Как мог человек, не ведавший подноготной, угадать в моих расплывчатых вопросах самую больную и напряженную точку чувствований? Как мог так ответить? Ни одна из женщин, ни одна из самых верных подруг не сумела бы расшифровать мой собственный ребус. Ведь других решений и впрямь не существовало. "Или поднять до только большого, вытравив в себе как инакомирное то, что калечит..." в отношении к Филиппу, или "нести в себе боль от того, что событие не будет большим...".

[Ради своего будущего ребенка Тамара Владиславовна оставляет театр ("мамок" этапировали на особый лагпункт, где они до самых родов ходили на полевые работы). Но недолги были радости материнства... Филипп, отец ребенка, пользуясь бесправием лагерной рабы, выманивает мальчика и накануне освобождения Петкевич уезжает: он не верил, что такая женщина способна долго его любить, а к сыну привязаться. Вернуть сына Тамара Владиславовна так и не смогла. Между тем, ее снова берут в лагерный театр. Здесь ее настигла самая большая в жизни любовь к товарищу по ансамблю Николаю Теслику. Но Теслик заболел. В немецком плену над ним ставили опыты на выживаемость при жестком облучении. Когда Тамара освобождалась, ее Колюшка умирал. Сост.]

Колюшка уже не мог подходить к окну.

С крыши, через ограду и оконные стекла лазарета, я с трудом угадывала движения рук, выражавшие: "Вижу, вижу".

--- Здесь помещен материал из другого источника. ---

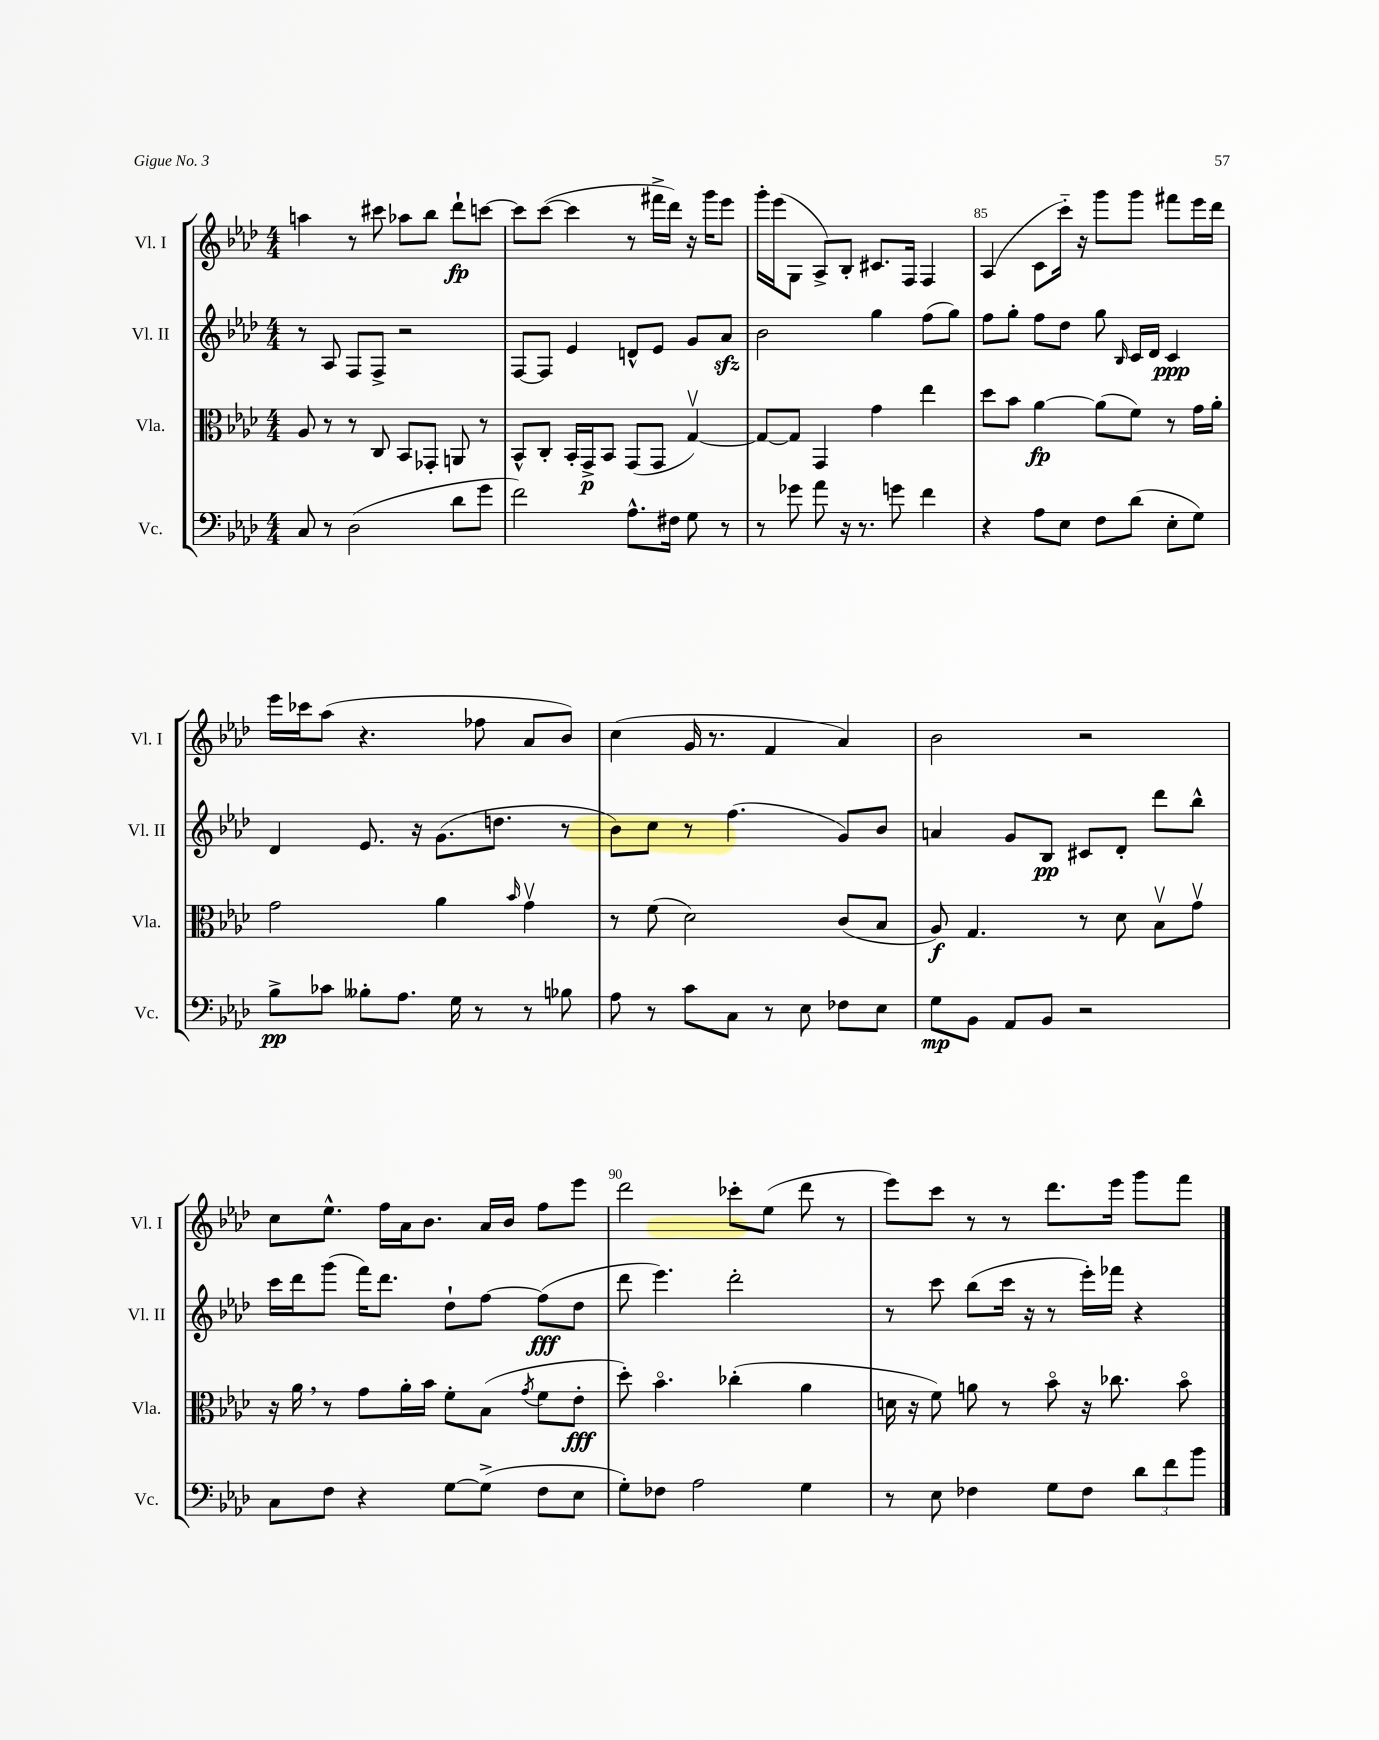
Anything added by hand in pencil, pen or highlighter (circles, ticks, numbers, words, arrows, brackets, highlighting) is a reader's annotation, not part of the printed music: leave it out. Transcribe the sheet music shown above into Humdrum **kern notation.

**kern	**kern	**kern	**kern
*staff4	*staff3	*staff2	*staff1
*clefF4	*clefC3	*clefG2	*clefG2
*k[b-e-a-d-]	*k[b-e-a-d-]	*k[b-e-a-d-]	*k[b-e-a-d-]
*M4/4	*M4/4	*M4/4	*M4/4
8C/	8A-/	8r	4aa\
8r	8r	8A-/	.
(2D-\	8r	8F/L	8r
.	8C/	8F^/J	8ccc#\
.	8BB-/L	2r	8aa-\L
.	8GG-'/J	.	8bb-\J
8d-\L	8AA/	.	8ddd-`\L
8g\J	8r	.	[8ccc\J
=	=	=	=
2f\)	8BB-^^/L	[8F/L	8ccc\]L
.	8C'/J	8F/]J	([8ccc\J
.	16BB-'/LL	4e-/	4ccc\]
.	16GG^/J	.	.
.	8BB-/J	.	.
8.A-^^\L	(8GG/L	8d^^/L	8r
.	8GG/J	8e-/J	16fff#^\LL
16F#\Jk	.	.	16ddd-\JJ)
8G\	[4Gv/)	8g/L	16r
.	.	.	16ggg\LK
8r	.	8a-/J	8eee-\J
=	=	=	=
8r	8G/_L	2b-\	16ggg'\LL
.	.	.	(16eee-\J
8g-\	8G/]J	.	8G\J
8a-\	4GG/	.	8A-^/L)
16r	.	.	8B-'/J
8.r	.	.	.
.	4g\	4gg\	8.c#/L
8g\	.	.	.
.	.	.	16F/Jk
4f\	4ee-\	(8ff\L	4F/
.	.	8gg\J)	.
=	=	=	=
4r	8dd-\L	8ff\L	(4A-/
.	8b-\J	8gg'\J	.
8A-\L	[4a-\	8ff\L	8c\L
8E-\J	.	8dd-\J	16ccc'~\Jk)
.	.	.	16r
8F\L	(8a-\]L	8gg\	8ggg\L
.	.	16qqB-/	.
(8d-\J	8f\J)	16c/LL	8ggg\J
.	.	16d-/JJ	.
8E-'\L	8r	4c/	8fff#\L
8G\J)	16g\LL	.	16eee-\L
.	16a-'\JJ	.	16ddd-\JJ
=	=	=	=
8B-^\L	2g\	4d-/	16eee-\LL
.	.	.	16ccc-\J
8c-\J	.	.	(8aa-\J
8B--'\L	.	8.e-/	4.r
8.A-\J	.	.	.
.	.	16r	.
.	4a-\	(8.g\L	.
16G\	.	.	.
8r	.	.	8ff-\
.	.	8.dd\J	.
.	16qqb-/	.	.
8r	4gv\	.	8a-/L
8B-\	.	8r	8b-/J)
=	=	=	=
8A-\	8r	8b-\L)	(4cc\
8r	(8f\	8cc\J	.
8c\L	2d-\)	8r	16g/
.	.	.	8.r
8C\J	.	(4.ff\	.
8r	.	.	4f/
8E-\	.	.	.
8F-\L	(8c/L	8g/L)	4a-/)
8E-\J	8B-/J	8b-/J	.
=	=	=	=
8G\L	8A-/)	4a/	2b-\
8BB-\J	4.G/	.	.
8AA-/L	.	8g/L	.
8BB-/J	.	8B-/J	.
2r	8r	8c#/L	2r
.	8d-\	8d-'/J	.
.	8B-v\L	8ddd-\L	.
.	8gv\J	8bb-^^\J	.
=	=	=	=
8C\L	16r	16ccc\LL	8cc\L
.	16a-\	16ddd-\J	.
8F\J	8r	(8ggg\J	8.ee-^^\J
4r	8g\L	16fff\LK)	.
.	.	8.ddd-\J	16ff\LL
.	16a-'\L	.	16a-\J
.	16b-\JJ	.	8.b-\J
[8G\L	8f'\L	8dd-`\L	.
(8G^\]J	(8B-\J	[8ff\J	16a-/LL
.	.	.	16b-/JJ
.	8qg/	.	.
8F\L	8f\L	(8ff\]L	8ff\L
8E-\J	8e-'\J	8dd-\J	8eee-\J
=	=	=	=
8G'\L)	8dd-'\)	8ddd-\	2ddd-\
8F-\J	4.b-o\	4.eee-\)	.
2A-\	.	.	.
.	(4cc-'\	2ddd-'\	8ccc-'\L
.	.	.	(8ee-\J
4G\	4a-\	.	8ddd-\
.	.	.	8r
=	=	=	=
8r	16d\	8r	8eee-\L)
.	16r	.	.
8E-\	8f\)	8ccc\	8ccc\J
4F-\	8a\	(8bb-\L	8r
.	8r	16ccc\Jk	8r
.	.	16r	.
8G\L	8b-o\	8r	8.ddd-\L
8F-\J	16r	16eee-'\LL)	.
.	8.cc-\	16fff-\JJ	16eee-\Jk
12d-\L	.	4r	8ggg\L
12f\	.	.	.
.	8b-o\	.	8fff\J
12b-\J	.	.	.
==	==	==	==
*-	*-	*-	*-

От лечащего лагерного врача Ирины Григорьевны я получила теперь разрешение приходить к ней домой в любое время. В один из визитов она заплакала.

- Красивый он человек! Я и не знала, что можно так любить, как он вас. Вхожу сегодня в палату, а он спрашивает: "А какого у вас цвета туфли, доктор? Когда я только сумею купить моему Томику такие? Хочу, чтобы она так же весело стучала каблучками".

"Почему он спрашивает, какого цвета туфли?"

- Он не может повернуть головы? Почему?

- Метастазы. Стал очень нервничать. Иногда просто страшно.

Жизнь превратилась в сплошную муку. Чем помочь? Что сделать? Я исписывала тетради писем. Сочиняла сказки. Жаждала перелить в Колю свои силы. Теряла рассудок. Опять и опять залезала на крышу.

"Моя родная! Том мой! Эликсир мой! Как только увидел тебя, все слетело вмиг. Девочка, я вчера не мог написать. А сегодня я себя чувствую лучше, но невыразимо слаб. Позавчера с 11 ночи до 3-х был этот невралгический приступ. Думал, что не увижу утра. Сердце схватывала судорога, и нечем было дышать".